Samantha’s hands stilled on Magnus’ coat. The constitutional requirement that the heir to the throne wed outside the aristocracy had produced its share of unhappiness over the centuries. She was convinced it was one of the monarchy’s greatest strengths, yet more than one potential consort had backed away from the thought of becoming prince consort or queen consort and plunging themselves—and their children—into the fishbowl of the Star Kingdom’s politics.
“I think she’ll come around,” Roger said. “I wish I were certain I didn’t think that mainly because of how badly I want it, but you’re right. She does love me, and I love her, and Monroe adores her. Jonas is on my side, too, and that counts. But I’m not going to pressure her on it.” He met his mother’s gaze steadily. “From a cold-blooded political perspective, a marriage that turned out . . . unhappily could blow up in the entire Star Kingdom’s face. But even more importantly, for me at least, is that I don’t want her to be unhappy. I want her to marry me because that’s what she wants to do. And I think it is. It’s not even the political side of it that concerns her, I think. It’s that she’s afraid she doesn’t have the background for it. That she’ll embarrass me somehow. And that unmitigated a*shole Bannister sure as hell isn’t helping.”
His expression turned ugly for a moment, and Samantha’s mouth tightened. Godfrey Bannister, the senior social columnist for the Landing Times, had a well-deserved reputation for steeping his columns in acid from time to time. She didn’t really think that was what he’d done this time, but the consequences were just as bad as if he had.
“The Little Beggar Girl.”
That was what he’d dubbed Angelique Adcock.

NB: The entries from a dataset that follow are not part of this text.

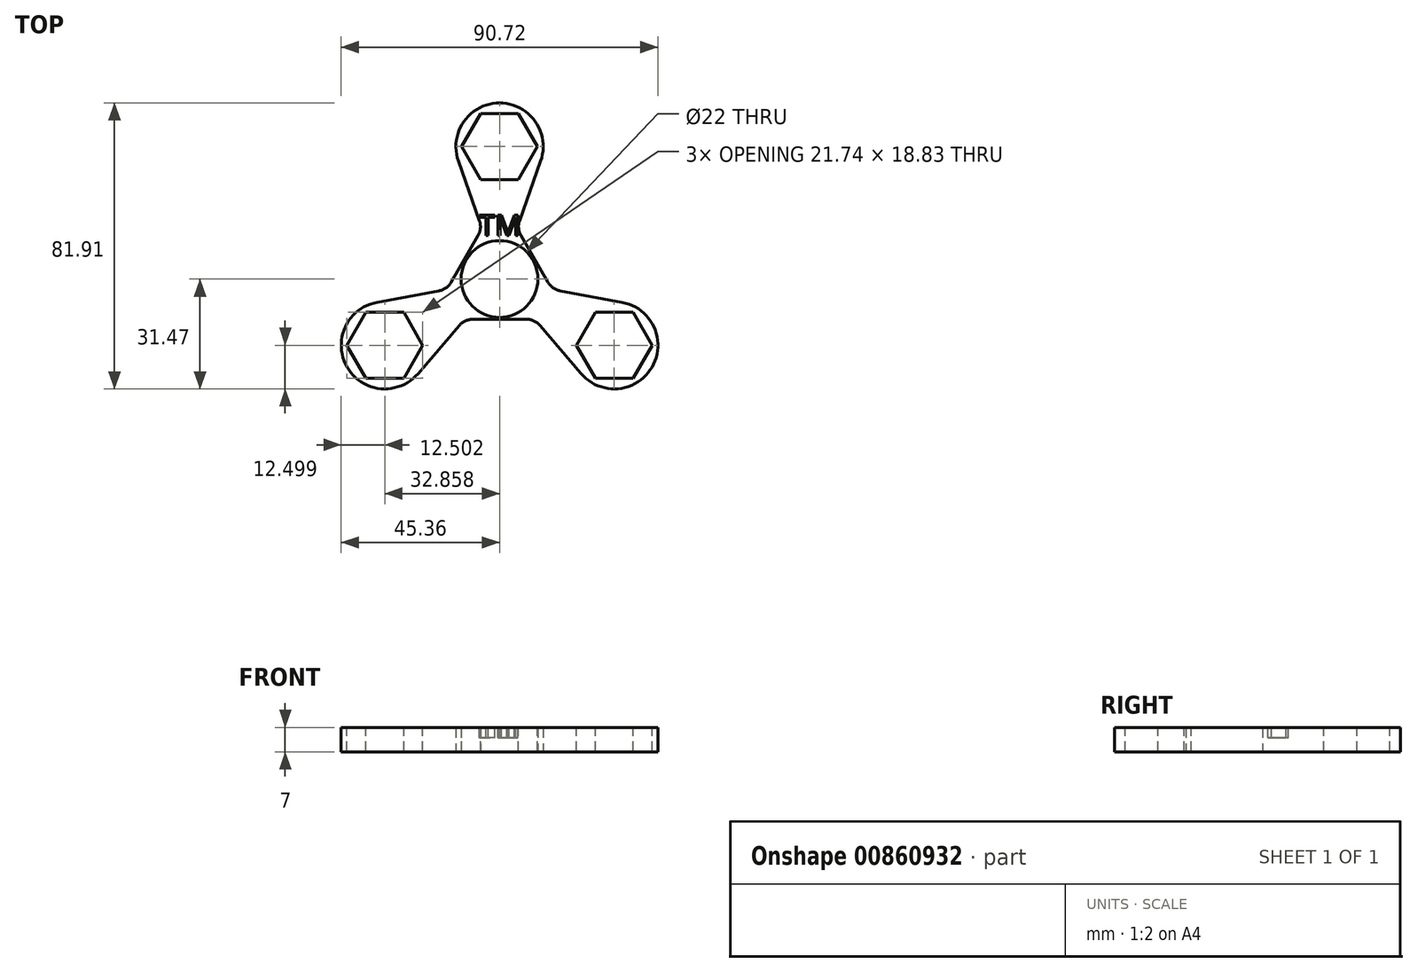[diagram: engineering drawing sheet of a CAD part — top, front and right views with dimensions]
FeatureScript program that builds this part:
annotation { "Feature Type Name" : "Feature", "Feature Type Description" : "" }
export const myFeature = defineFeature(function(context is Context, id is Id, definition is map)
    precondition{}
    {
        {
            var Q0;
            Q0=qCreatedBy(makeId("Top.planeOp"),FACE);
            var sketch = newSketch(context, id + "F0", { "sketchPlane" : qUnion([Q0])});
            skCircle(sketch, "E0", {"center": v(0, 0) * mm, "radius": 11 * mm});
            skArc(sketch, "E1", {"start": v(11.78, 33.76) * mm, "mid": v(0.01, 50.44) * mm, "end": v(-11.79, 33.78) * mm});
            skLineSegment(sketch, "E2", {"start": v(-11.79, 33.78) * mm, "end": v(-4.99, 14.5) * mm});
            skLineSegment(sketch, "E3", {"start": v(-4.99, 14.5) * mm, "end": v(-4.99, 14.5) * mm});
            skLineSegment(sketch, "E4", {"start": v(11.78, 33.76) * mm, "end": v(4.94, 14.5) * mm});
            skLineSegment(sketch, "E5", {"start": v(4.94, 14.5) * mm, "end": v(14.88, -2.63) * mm});
            skArc(sketch, "E6.1.0", {"start": v(-35.13, -6.68) * mm, "mid": v(-43.69, -25.2) * mm, "end": v(-23.36, -27.1) * mm});
            skLineSegment(sketch, "E6.1.1", {"start": v(-35.13, -6.68) * mm, "end": v(-15.03, -2.97) * mm});
            skLineSegment(sketch, "E6.1.2", {"start": v(-15.03, -2.97) * mm, "end": v(-4.99, 14.5) * mm});
            skLineSegment(sketch, "E6.1.3", {"start": v(-23.36, -27.1) * mm, "end": v(-10.07, -11.57) * mm});
            skLineSegment(sketch, "E6.1.4", {"start": v(3.35, -11.54) * mm, "end": v(-10.07, -11.57) * mm});
            skArc(sketch, "E6.2.0", {"start": v(23.35, -27.08) * mm, "mid": v(43.68, -25.23) * mm, "end": v(35.15, -6.68) * mm});
            skLineSegment(sketch, "E6.2.1", {"start": v(23.35, -27.08) * mm, "end": v(10.09, -11.53) * mm});
            skLineSegment(sketch, "E6.2.2", {"start": v(10.09, -11.53) * mm, "end": v(3.35, -11.54) * mm});
            skLineSegment(sketch, "E6.2.3", {"start": v(35.15, -6.68) * mm, "end": v(15.05, -2.93) * mm});
            skLineSegment(sketch, "E6.2.4", {"start": v(14.88, -2.63) * mm, "end": v(15.05, -2.93) * mm});
            skPoint(sketch, "E7.orphan", {"position": v(7.92, 9.37) * mm});
            skPoint(sketch, "E8.orphan", {"position": v(15.2, -3.2) * mm});
            skPoint(sketch, "E9.orphan", {"position": v(4.16, -11.54) * mm});
            skCircle(sketch, "E10", {"center": v(0, 0) * mm, "radius": 50.44 * mm, "construction": true});
            skSolve(sketch);
        }
        {
            var Q0;
            Q0=makeQuery(id+"F0.imprint","IMPRINT",FACE,{"disambiguationData":[TD([[makeQuery(id+"F0.imprint","IMPRINT",EDGE,{"derivedFrom":sQuery(id+"F0.wireOp",EDGE,"E0")}),-1.0]])]});
            extrude(context, id + "F1", {"entities" : qUnion([Q0]), "depth" : 7 * mm, "offsetDistance" : 25 * mm});
        }
        {
            var Q0;
            Q0=makeQuery(id+"F1.opExtrude","CAP_FACE",FACE,{"disambiguationData":[OSD([sQuery(id+"F0.wireOp",EDGE,"E0"),sQuery(id+"F0.wireOp",EDGE,"E1"),sQuery(id+"F0.wireOp",EDGE,"E2"),sQuery(id+"F0.wireOp",EDGE,"E3"),sQuery(id+"F0.wireOp",EDGE,"E4"),sQuery(id+"F0.wireOp",EDGE,"E5"),sQuery(id+"F0.wireOp",EDGE,"E6.1.0"),sQuery(id+"F0.wireOp",EDGE,"E6.1.1"),sQuery(id+"F0.wireOp",EDGE,"E6.1.2"),sQuery(id+"F0.wireOp",EDGE,"E6.1.3"),sQuery(id+"F0.wireOp",EDGE,"E6.1.4"),sQuery(id+"F0.wireOp",EDGE,"E6.2.0"),sQuery(id+"F0.wireOp",EDGE,"E6.2.1"),sQuery(id+"F0.wireOp",EDGE,"E6.2.2"),sQuery(id+"F0.wireOp",EDGE,"E6.2.3"),sQuery(id+"F0.wireOp",EDGE,"E6.2.4")])],"isStart":false});
            var sketch = newSketch(context, id + "F2", { "sketchPlane" : qUnion([Q0])});
            skCircle(sketch, "E11.cCircle", {"center": v(0, 37.94) * mm, "radius": 9.41 * mm, "construction": true});
            skLineSegment(sketch, "E11.0", {"start": v(-5.44, 47.36) * mm, "end": v(5.44, 47.36) * mm});
            skLineSegment(sketch, "E11.1", {"start": v(5.44, 47.36) * mm, "end": v(10.87, 37.94) * mm});
            skLineSegment(sketch, "E11.2", {"start": v(10.87, 37.94) * mm, "end": v(5.44, 28.53) * mm});
            skLineSegment(sketch, "E11.3", {"start": v(5.44, 28.53) * mm, "end": v(-5.44, 28.53) * mm});
            skLineSegment(sketch, "E11.4", {"start": v(-5.44, 28.53) * mm, "end": v(-10.87, 37.94) * mm});
            skLineSegment(sketch, "E11.5", {"start": v(-10.87, 37.94) * mm, "end": v(-5.44, 47.36) * mm});
            skPoint(sketch, "E11.0.midPoint", {"position": v(0, 47.36) * mm});
            skLineSegment(sketch, "E12.1.0", {"start": v(-38.3, -28.39) * mm, "end": v(-43.73, -18.97) * mm});
            skLineSegment(sketch, "E12.1.1", {"start": v(-43.73, -18.97) * mm, "end": v(-38.3, -9.56) * mm});
            skLineSegment(sketch, "E12.1.2", {"start": v(-38.3, -9.56) * mm, "end": v(-27.42, -9.56) * mm});
            skLineSegment(sketch, "E12.1.3", {"start": v(-27.42, -9.56) * mm, "end": v(-21.99, -18.97) * mm});
            skLineSegment(sketch, "E12.1.4", {"start": v(-21.99, -18.97) * mm, "end": v(-27.42, -28.39) * mm});
            skLineSegment(sketch, "E12.1.5", {"start": v(-27.42, -28.39) * mm, "end": v(-38.3, -28.39) * mm});
            skLineSegment(sketch, "E12.2.0", {"start": v(43.73, -18.97) * mm, "end": v(38.3, -28.39) * mm});
            skLineSegment(sketch, "E12.2.1", {"start": v(38.3, -28.39) * mm, "end": v(27.42, -28.39) * mm});
            skLineSegment(sketch, "E12.2.2", {"start": v(27.42, -28.39) * mm, "end": v(21.99, -18.97) * mm});
            skLineSegment(sketch, "E12.2.3", {"start": v(21.99, -18.97) * mm, "end": v(27.42, -9.56) * mm});
            skLineSegment(sketch, "E12.2.4", {"start": v(27.42, -9.56) * mm, "end": v(38.3, -9.56) * mm});
            skLineSegment(sketch, "E12.2.5", {"start": v(38.3, -9.56) * mm, "end": v(43.73, -18.97) * mm});
            skPoint(sketch, "E12.center", {"position": v(0, 0) * mm});
            skSolve(sketch);
        }
        {
            var Q0;
            Q0=makeQuery(id+"F2.imprint","IMPRINT",FACE,{"disambiguationData":[TD([[makeQuery(id+"F2.imprint","IMPRINT",EDGE,{"derivedFrom":sQuery(id+"F2.wireOp",EDGE,"E11.0")}),-1.0]])]});
            var Q1;
            Q1=makeQuery(id+"F2.imprint","IMPRINT",FACE,{"disambiguationData":[TD([[makeQuery(id+"F2.imprint","IMPRINT",EDGE,{"derivedFrom":sQuery(id+"F2.wireOp",EDGE,"E12.1.0")}),-1.0]])]});
            var Q2;
            Q2=makeQuery(id+"F2.imprint","IMPRINT",FACE,{"disambiguationData":[TD([[makeQuery(id+"F2.imprint","IMPRINT",EDGE,{"derivedFrom":sQuery(id+"F2.wireOp",EDGE,"E12.2.0")}),-1.0]])]});
            extrude(context, id + "F3", {"entities" : qUnion([Q0, Q1, Q2]), "operationType" : NewBodyOperationType.REMOVE, "oppositeDirection" : true, "depth" : 25 * mm, "offsetDistance" : 25 * mm});
        }
        {
            var Q0;
            Q0=makeQuery(id+"F1.opExtrude","SWEPT_EDGE",EDGE,{"disambiguationData":[OSD([sQuery(id+"F0.wireOp",EDGE,"E6.2.1"),sQuery(id+"F0.wireOp",EDGE,"E6.2.2")])]});
            var Q1;
            Q1=makeQuery(id+"F1.opExtrude","SWEPT_EDGE",EDGE,{"disambiguationData":[OSD([sQuery(id+"F0.wireOp",EDGE,"E6.1.3"),sQuery(id+"F0.wireOp",EDGE,"E6.1.4")])]});
            var Q2;
            Q2=makeQuery(id+"F1.opExtrude","SWEPT_EDGE",EDGE,{"disambiguationData":[OSD([sQuery(id+"F0.wireOp",EDGE,"E5"),sQuery(id+"F0.wireOp",EDGE,"E6.2.3")])]});
            var Q3;
            Q3=makeQuery(id+"F1.opExtrude","SWEPT_EDGE",EDGE,{"disambiguationData":[OSD([sQuery(id+"F0.wireOp",EDGE,"E4"),sQuery(id+"F0.wireOp",EDGE,"E5")])]});
            var Q4;
            Q4=makeQuery(id+"F1.opExtrude","SWEPT_EDGE",EDGE,{"disambiguationData":[OSD([sQuery(id+"F0.wireOp",EDGE,"E6.1.1"),sQuery(id+"F0.wireOp",EDGE,"E6.1.2")])]});
            var Q5;
            Q5=makeQuery(id+"F1.opExtrude","SWEPT_EDGE",EDGE,{"disambiguationData":[OSD([sQuery(id+"F0.wireOp",EDGE,"E2"),sQuery(id+"F0.wireOp",EDGE,"E6.1.2")])]});
            fillet(context, id + "F4", {"entities" : qUnion([Q0, Q1, Q2, Q3, Q4, Q5]), "radius" : 5 * mm, "tangentPropagation" : true, "allowEdgeOverflow" : false});
        }
        {
            var Q0;
            Q0=makeQuery(id+"F1.opExtrude","CAP_FACE",FACE,{"disambiguationData":[OSD([sQuery(id+"F0.wireOp",EDGE,"E0"),sQuery(id+"F0.wireOp",EDGE,"E1"),sQuery(id+"F0.wireOp",EDGE,"E2"),sQuery(id+"F0.wireOp",EDGE,"E4"),sQuery(id+"F0.wireOp",EDGE,"E5"),sQuery(id+"F0.wireOp",EDGE,"E6.1.0"),sQuery(id+"F0.wireOp",EDGE,"E6.1.1"),sQuery(id+"F0.wireOp",EDGE,"E6.1.2"),sQuery(id+"F0.wireOp",EDGE,"E6.1.3"),sQuery(id+"F0.wireOp",EDGE,"E6.1.4"),sQuery(id+"F0.wireOp",EDGE,"E6.2.0"),sQuery(id+"F0.wireOp",EDGE,"E6.2.1"),sQuery(id+"F0.wireOp",EDGE,"E6.2.2"),sQuery(id+"F0.wireOp",EDGE,"E6.2.3")])],"isStart":false});
            var sketch = newSketch(context, id + "F5", { "sketchPlane" : qUnion([Q0])});
            skText(sketch, "E13", { "text": "TM\n", "fontName": "OpenSans-Regular.ttf"});
            const initialGuessF5  = {"E13": [-0.00584, 0.01246, 1, 0, 0.00591]};
            skSetInitialGuess(sketch, initialGuessF5);
            skSolve(sketch);
        }
        {
            var Q0;
            Q0 = qSketchRegion(id + "F5", true);
            extrude(context, id + "F6", {"entities" : qUnion([Q0]), "operationType" : NewBodyOperationType.REMOVE, "oppositeDirection" : true, "depth" : 3 * mm, "offsetDistance" : 25 * mm});
        }
    });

Samantha was almost certain he’d actually meant it as a compliment. She’d read the column when he’d used it for the first time, and its tone had been admiring, almost celebratory, a reminder that in the Star Kingdom of Manticore the Crown married the Commons in every generation. And that even someone who’d arrived in Manticore as a penniless refugee could find himself or herself elevated to the very highest level of Manticoran society.
But it hadn’t been taken that way. Perhaps it was because he’d used so much carefully distilled vitriol over the decades. Perhaps the sorts of people who read his column had simply become so accustomed to it that they’d read the appellation as a sneering comment on the Angelique’s origins when that wasn’t what he’d intended at all.
“I really think she hadn’t even considered the possibility of my proposing until Bannister opened his mouth and ‘outed’ her,” Roger continued harshly. “That’s probably partly my fault. I was trying to be gradual about it, trying to avoid scaring her off, and I think I waited too long. She’s thinking about it now, though, and what she really wants to do is run away back to Gryphon and hide in those woods of hers! But I’m not going to give up on her, Mom.” His expression firmed. “She’s the one I want, the one I love, and she damned well loves me, too. I’m not letting that get away from me. I know how much you and Dad loved each other, and I want that, as well. And we’ve both had the prolong therapies.” He looked straight into his mother’s eyes. “I’ve found the one I want, and I’m willing to be patient. You and Dad had forty-three T-years, and I know how good they were. But I want more than that, and I can have it, and nobody and nothing is going to take that away from Angelique and me. Nobody.”
His mother looked back at him for several long, silent moments, and then she nodded slowly.
“And I want you to have it, too,” she told him softly. “So you go ahead, take your time, make sure what you have is strong enough to handle the Bannisters and the society backbiters. And when it is, you marry that girl, Roger. You marry her, and you love her, and you have children with her, and you remember me—and your dad—when you do. You do that.”
“I will, Mom,” he told her equally softly. “I will.”